Common Mistake: Recursion
An after-save flow that updates the triggering record causes the record-triggered flow to re-fire. Without guards, this becomes infinite recursion (stopped only by Salesforce’s loop limit, which fails the save loudly).
Prevent with entry conditions:
- Only run when the relevant field actually changed (
ISCHANGEDcheck via Run Immediately When Changed). - Use a hidden “Suppress Automation” checkbox set by the flow itself to break recursion for updates originating from automation.
Before-save flows updating the triggering record do not re-fire — that’s one more reason before-save is the cheaper choice when you can use it.
Performance Implications at Scale
A before-save flow that updates 10 fields on a record costs zero extra DML. An after-save flow that does the same work consumes one DML per record.
In a bulk DML operation processing 200 records, that’s 200 DMLs just for automation updates — meaningfully closer to the 150-DML-per-transaction limit (the limit is per transaction, not per record). You will feel this when users run data loader jobs.
Migration Notes
If you inherited an org full of after-save flows doing simple field updates, they’re candidates for conversion to before-save. The savings compound as volume grows.
Before migrating:
- Verify the flow only updates the triggering record (no cross-object writes).
- Check entry conditions and fault handling.
- Deploy to sandbox and run a bulk test load.
- Monitor the debug log for unexpected downstream effects.
Decision Checklist
Before creating a new record-triggered flow, answer these in order:
- Does the flow modify only the triggering record? → Before-save.
- Does the flow need to read related records? → After-save (or before-save with Get Records).
- Does the flow create or update other records? → After-save.
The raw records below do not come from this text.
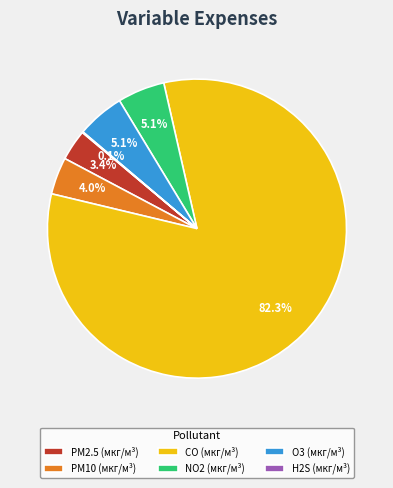

To the nearest percent, what is the difference between the largest and smallest slice percentages?

82%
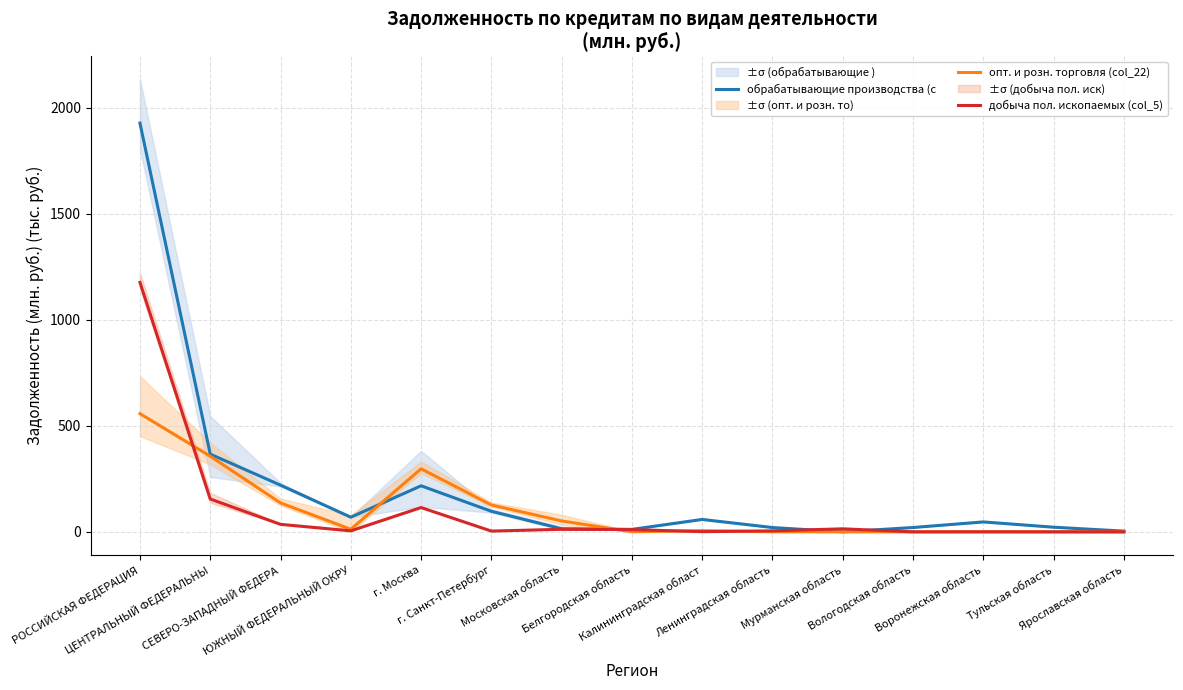

The опт. и розн. торговля (col_22) series shows 0.2 at Ленинградская область. True or false?

False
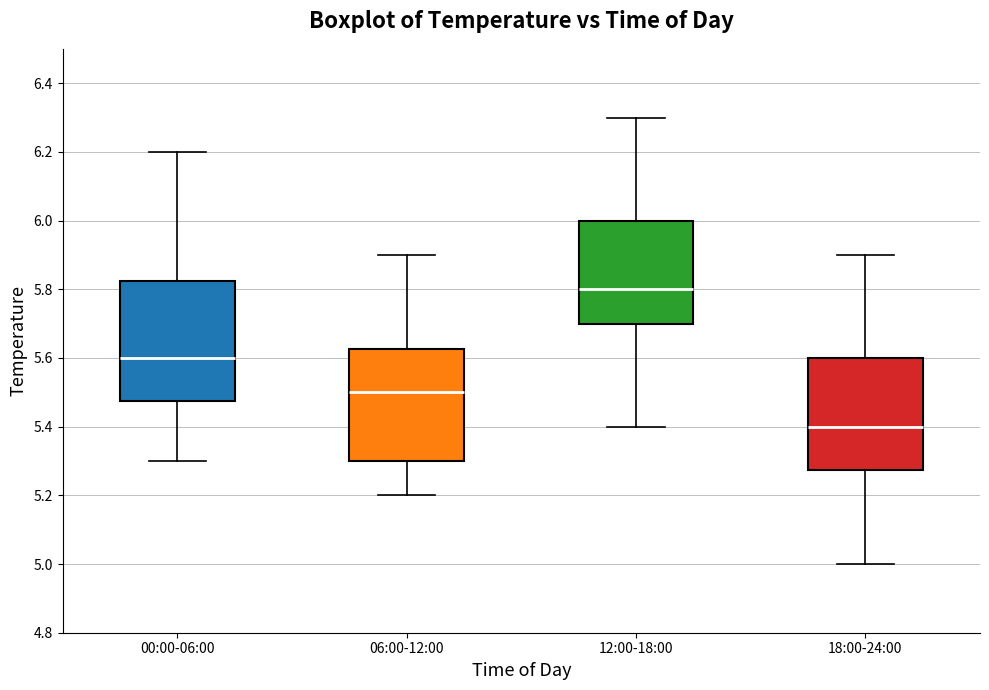

Reading left to right, transcribe this box plot: for each box, give where its median line is, the range the box spans, and where its two whiskers end, as read against the y-axis. The values are not printed on the chart, so give them approximately, as read against the axis.

00:00-06:00: median 5.60, box 5.48 to 5.82, whiskers 5.30 to 6.20
06:00-12:00: median 5.50, box 5.30 to 5.62, whiskers 5.20 to 5.90
12:00-18:00: median 5.80, box 5.70 to 6.00, whiskers 5.40 to 6.30
18:00-24:00: median 5.40, box 5.28 to 5.60, whiskers 5.00 to 5.90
- Does the flow make a callout? → After-save (and consider async paths for callouts that can be deferred).
- Does the flow send communications? → After-save.
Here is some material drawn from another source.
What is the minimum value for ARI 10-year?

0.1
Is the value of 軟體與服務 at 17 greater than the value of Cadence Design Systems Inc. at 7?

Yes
Frequently Asked Questions
Can a before-save flow call Apex?
It can invoke invocable Apex methods, but the Apex cannot perform DML. Use invocable Apex in before-save only for pure computation.
Can I have both a before-save and an after-save flow on the same object?
Yes, and it’s a common pattern. Before-save handles field computation; after-save handles side effects.
What happens if a before-save flow fails?
The save fails and the user sees an error. Design fault handling carefully — before-save faults block record creation.
Are triggers better than flows for complex logic?
For deeply complex logic or high-volume bulk operations, Apex triggers give finer control. For the majority of transactional automation, flows are easier to maintain and perform well enough.